Held in Chicago to celebrate the 400th anniversary of the discovery of America, the Chicago World’s Fair of 1893 has been one of the first events of a kind later defined as ‘media events’ (Susman, 1983). Set up in a liminal period for American life, this ‘event’ was a ‘rite of passage’ paving the road to modernity out of traditional life, as Henry Adams recognized when he defined the Fair as “the first expression of American thought as a unity.”

I suggest the Columbian Exposition is a worthwhile case study for this special issue from a historical point of view. The Fair was indeed one of the first cases in which the interplay among urban planning, communication technologies and marketing strategies — a mark of the contemporary production of urban space (McQuire, 2008) — can be observed.
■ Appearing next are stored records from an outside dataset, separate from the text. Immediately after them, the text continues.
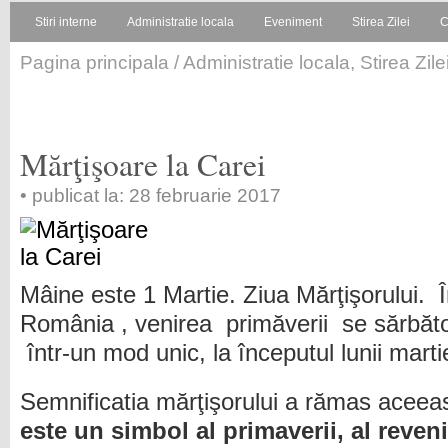
Stiri interne
Administratie locala
Eveniment
Stirea Zilei
C
Pagina principala
/
Administratie locala
,
Stirea Zile
Mărţişoare la Carei
• publicat la: 28 februarie 2017
Mâine este 1 Martie. Ziua Mărţişorului. 
România , venirea primăverii se sărbăt
într-un mod unic, la începutul lunii marti
Semnificatia mărţişorului a rămas aceeasi
este un simbol al primaverii, al revenir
I would also suggest it is important from a genealogical point of view because it contributes to unveil the conditions of emergence of such interplay as the outcome of a process of interactions among several social actors which had the task of marketing an imaginary of the city adequate to the new economic and social conditions of America (Harris, 1990).

I will therefore attempt to show how the Chicago World’s Fair was both a place where to trace back the genesis of modern American urban life and an opérateur of such emergence, given the fact that the experience of its ideal city life contributed in shaping the imaginary at its foundation. Through a description of the Fair I show how the representation (a literal ‘staging’) of a temporary ideal city — a land of enchantment freed from pain and poverty, with beautiful marble–like buildings, basins, theatres, palaces of consumption, spectacles, entertainments and wonders — was strategically conceived to produce actual effects on the imaginary of the public. As Lewis Mumford (1934) and Louis Sullivan (1949) recognized, the ‘liminal’ characters of the fair became ‘permanent’ features of modern cities and their everyday life through the staging of illusory (but with real consequences) effects.